BEGIN DATA TO USE
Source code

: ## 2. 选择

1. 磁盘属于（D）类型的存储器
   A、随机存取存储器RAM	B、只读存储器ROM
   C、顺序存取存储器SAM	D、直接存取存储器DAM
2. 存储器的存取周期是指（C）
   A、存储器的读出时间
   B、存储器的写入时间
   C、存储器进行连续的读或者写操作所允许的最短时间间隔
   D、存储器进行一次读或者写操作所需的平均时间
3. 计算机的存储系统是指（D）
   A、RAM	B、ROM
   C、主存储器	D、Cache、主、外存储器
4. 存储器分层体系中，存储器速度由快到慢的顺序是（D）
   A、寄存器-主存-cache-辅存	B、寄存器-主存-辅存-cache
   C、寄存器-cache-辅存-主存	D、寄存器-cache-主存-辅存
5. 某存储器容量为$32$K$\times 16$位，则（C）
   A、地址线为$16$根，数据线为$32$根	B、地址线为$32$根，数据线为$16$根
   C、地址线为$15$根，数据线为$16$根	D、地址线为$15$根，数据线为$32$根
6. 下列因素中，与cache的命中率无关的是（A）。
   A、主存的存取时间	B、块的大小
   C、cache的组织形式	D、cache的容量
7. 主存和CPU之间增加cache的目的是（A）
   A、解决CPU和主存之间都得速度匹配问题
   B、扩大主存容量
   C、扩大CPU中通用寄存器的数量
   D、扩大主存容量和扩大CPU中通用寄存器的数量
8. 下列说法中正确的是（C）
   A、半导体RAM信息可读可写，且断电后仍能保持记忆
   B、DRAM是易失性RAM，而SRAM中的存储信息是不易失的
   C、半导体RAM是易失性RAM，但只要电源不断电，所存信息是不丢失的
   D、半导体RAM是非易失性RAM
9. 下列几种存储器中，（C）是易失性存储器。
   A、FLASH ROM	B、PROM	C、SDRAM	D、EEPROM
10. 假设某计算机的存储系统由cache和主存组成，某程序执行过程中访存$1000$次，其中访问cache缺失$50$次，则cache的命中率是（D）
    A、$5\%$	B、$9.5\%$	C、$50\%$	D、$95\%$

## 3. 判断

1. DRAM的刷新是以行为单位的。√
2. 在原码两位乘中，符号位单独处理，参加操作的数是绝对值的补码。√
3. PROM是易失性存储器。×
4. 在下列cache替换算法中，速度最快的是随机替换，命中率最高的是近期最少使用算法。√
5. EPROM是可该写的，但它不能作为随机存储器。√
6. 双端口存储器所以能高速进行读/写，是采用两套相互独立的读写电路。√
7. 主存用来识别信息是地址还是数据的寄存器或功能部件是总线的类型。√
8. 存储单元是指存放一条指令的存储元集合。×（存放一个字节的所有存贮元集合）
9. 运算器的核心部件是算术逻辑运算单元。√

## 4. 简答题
END DATA TO USE
(REQUIRED ACTION):
All of the data above should be output exactly.

(ANSWER TO THIS TASK):
Source code

: ## 2. 选择

1. 磁盘属于（D）类型的存储器
   A、随机存取存储器RAM	B、只读存储器ROM
   C、顺序存取存储器SAM	D、直接存取存储器DAM
2. 存储器的存取周期是指（C）
   A、存储器的读出时间
   B、存储器的写入时间
   C、存储器进行连续的读或者写操作所允许的最短时间间隔
   D、存储器进行一次读或者写操作所需的平均时间
3. 计算机的存储系统是指（D）
   A、RAM	B、ROM
   C、主存储器	D、Cache、主、外存储器
4. 存储器分层体系中，存储器速度由快到慢的顺序是（D）
   A、寄存器-主存-cache-辅存	B、寄存器-主存-辅存-cache
   C、寄存器-cache-辅存-主存	D、寄存器-cache-主存-辅存
5. 某存储器容量为$32$K$\times 16$位，则（C）
   A、地址线为$16$根，数据线为$32$根	B、地址线为$32$根，数据线为$16$根
   C、地址线为$15$根，数据线为$16$根	D、地址线为$15$根，数据线为$32$根
6. 下列因素中，与cache的命中率无关的是（A）。
   A、主存的存取时间	B、块的大小
   C、cache的组织形式	D、cache的容量
7. 主存和CPU之间增加cache的目的是（A）
   A、解决CPU和主存之间都得速度匹配问题
   B、扩大主存容量
   C、扩大CPU中通用寄存器的数量
   D、扩大主存容量和扩大CPU中通用寄存器的数量
8. 下列说法中正确的是（C）
   A、半导体RAM信息可读可写，且断电后仍能保持记忆
   B、DRAM是易失性RAM，而SRAM中的存储信息是不易失的
   C、半导体RAM是易失性RAM，但只要电源不断电，所存信息是不丢失的
   D、半导体RAM是非易失性RAM
9. 下列几种存储器中，（C）是易失性存储器。
   A、FLASH ROM	B、PROM	C、SDRAM	D、EEPROM
10. 假设某计算机的存储系统由cache和主存组成，某程序执行过程中访存$1000$次，其中访问cache缺失$50$次，则cache的命中率是（D）
    A、$5\%$	B、$9.5\%$	C、$50\%$	D、$95\%$

## 3. 判断

1. DRAM的刷新是以行为单位的。√
2. 在原码两位乘中，符号位单独处理，参加操作的数是绝对值的补码。√
3. PROM是易失性存储器。×
4. 在下列cache替换算法中，速度最快的是随机替换，命中率最高的是近期最少使用算法。√
5. EPROM是可该写的，但它不能作为随机存储器。√
6. 双端口存储器所以能高速进行读/写，是采用两套相互独立的读写电路。√
7. 主存用来识别信息是地址还是数据的寄存器或功能部件是总线的类型。√
8. 存储单元是指存放一条指令的存储元集合。×（存放一个字节的所有存贮元集合）
9. 运算器的核心部件是算术逻辑运算单元。√

## 4. 简答题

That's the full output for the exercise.